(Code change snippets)
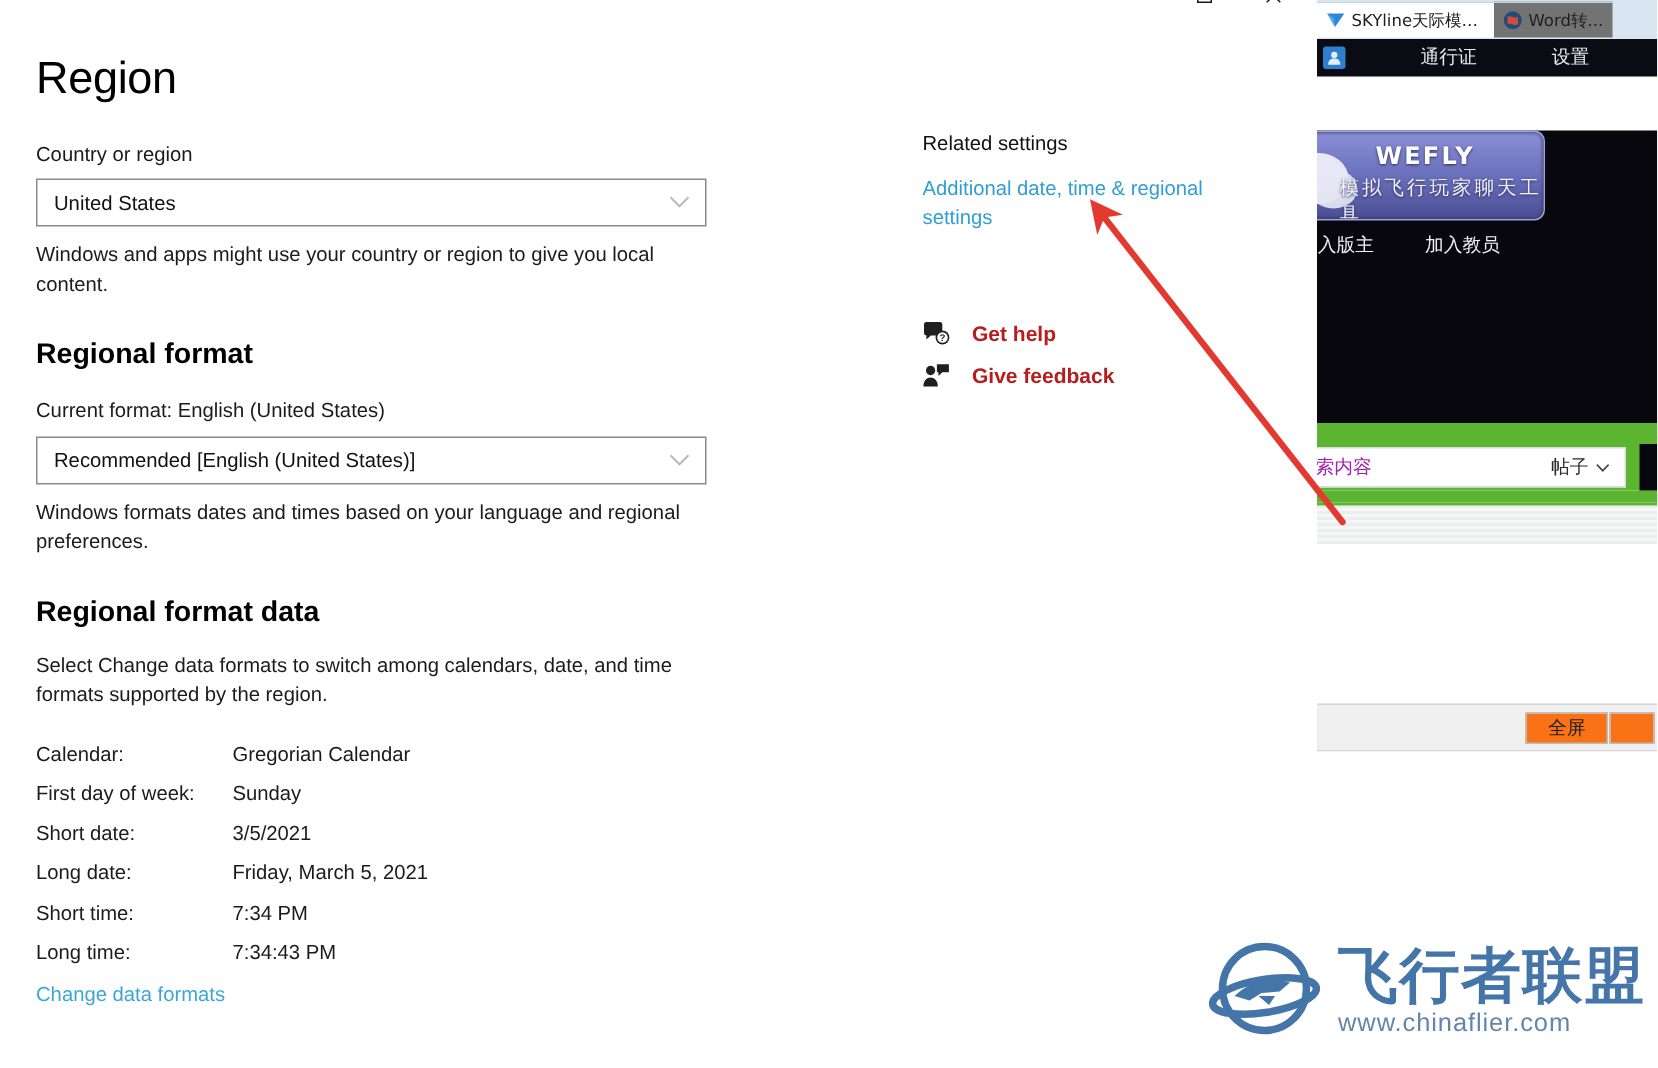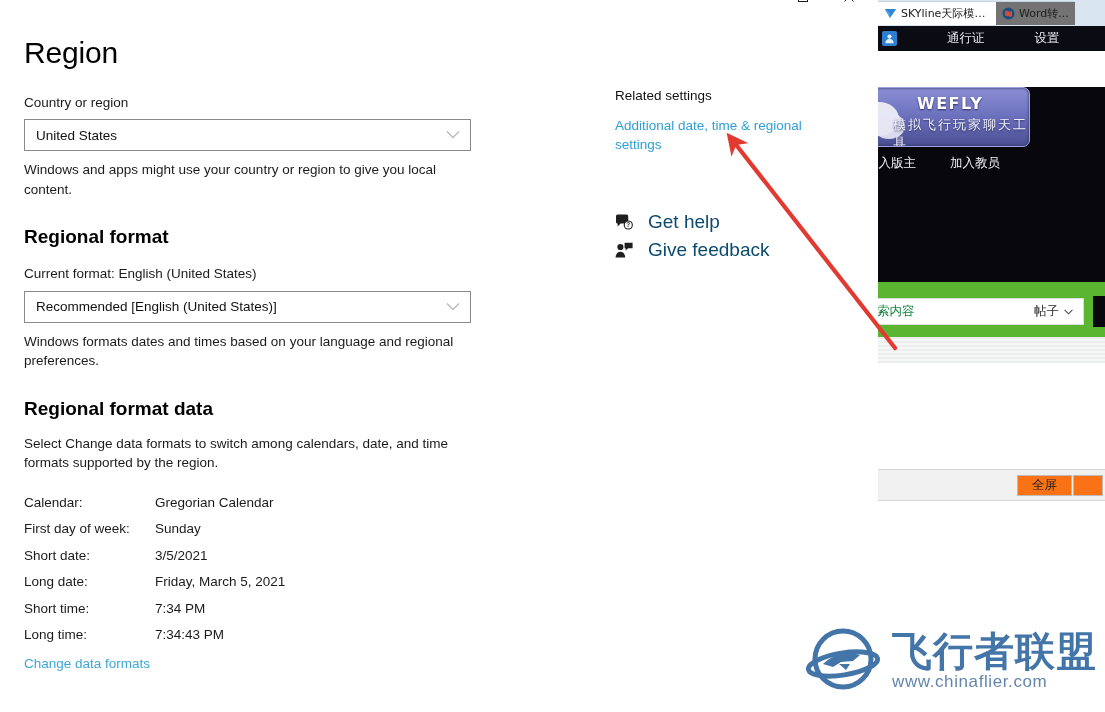--- a/index.html
+++ b/index.html
@@ -98,21 +98,21 @@
   .aside-link {
     font-size: 13.5px; color: #2f9fd4; line-height: 1.38;
     cursor: pointer; display: block; width: 205px;
   }
   .support-row {
     display: flex; align-items: center; gap: 14px;
     margin-top: 0; height: 28px;
   }
   .support-list { margin-top: 54px; }
   .support-icon { width: 19px; flex: 0 0 19px; display: flex; align-items: center; justify-content: center; }
-  .support-label { font-size: 19px; color: #0c4a6e; cursor: pointer; }
+  .support-label { font-size: 14px; color: #b91c1c; cursor: pointer; font-weight: bold; }
 
   
   #annotation-arrow { position: absolute; left: 0; top: 0; width: 1105px; height: 712px; pointer-events: none; }
 
   
   #bg-browser {
     position: absolute; left: 878px; top: 0;
     width: 227px; height: 712px;
     background: #ffffff;
     overflow: hidden;
@@ -194,21 +194,21 @@
     padding: 0 0 0 0; position: relative;
   }
   .search-box {
     position: absolute; left: -10px; top: 2px;
     width: 216px; height: 27px;
     background: #ffffff;
     display: flex; align-items: center;
     border: 1px solid #dcdcdc;
   }
   .search-input-text {
-    flex: 1; font-size: 12.5px; color: #15803d; padding-left: 8px;
+    flex: 1; font-size: 12.5px; color: #a21caf; padding-left: 8px;
     white-space: nowrap; overflow: hidden;
   }
   .search-type {
     display: flex; align-items: center; gap: 5px;
     padding-right: 10px; font-size: 12.5px; color: #2b2b2b; cursor: pointer;
   }
   .search-dark-cap { position:absolute; right:0; top:0; width:12px; height:31px; background:#07070d; }
 
   .forum-body-strip {
     height: 28px;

* ABOUT THIS EXERCISE *
Return every record exactly, without the pictures.

* ANSWER FOR THE TASK *
--- a/index.html
+++ b/index.html
@@ -98,21 +98,21 @@
   .aside-link {
     font-size: 13.5px; color: #2f9fd4; line-height: 1.38;
     cursor: pointer; display: block; width: 205px;
   }
   .support-row {
     display: flex; align-items: center; gap: 14px;
     margin-top: 0; height: 28px;
   }
   .support-list { margin-top: 54px; }
   .support-icon { width: 19px; flex: 0 0 19px; display: flex; align-items: center; justify-content: center; }
-  .support-label { font-size: 19px; color: #0c4a6e; cursor: pointer; }
+  .support-label { font-size: 14px; color: #b91c1c; cursor: pointer; font-weight: bold; }
 
   
   #annotation-arrow { position: absolute; left: 0; top: 0; width: 1105px; height: 712px; pointer-events: none; }
 
   
   #bg-browser {
     position: absolute; left: 878px; top: 0;
     width: 227px; height: 712px;
     background: #ffffff;
     overflow: hidden;
@@ -194,21 +194,21 @@
     padding: 0 0 0 0; position: relative;
   }
   .search-box {
     position: absolute; left: -10px; top: 2px;
     width: 216px; height: 27px;
     background: #ffffff;
     display: flex; align-items: center;
     border: 1px solid #dcdcdc;
   }
   .search-input-text {
-    flex: 1; font-size: 12.5px; color: #15803d; padding-left: 8px;
+    flex: 1; font-size: 12.5px; color: #a21caf; padding-left: 8px;
     white-space: nowrap; overflow: hidden;
   }
   .search-type {
     display: flex; align-items: center; gap: 5px;
     padding-right: 10px; font-size: 12.5px; color: #2b2b2b; cursor: pointer;
   }
   .search-dark-cap { position:absolute; right:0; top:0; width:12px; height:31px; background:#07070d; }
 
   .forum-body-strip {
     height: 28px;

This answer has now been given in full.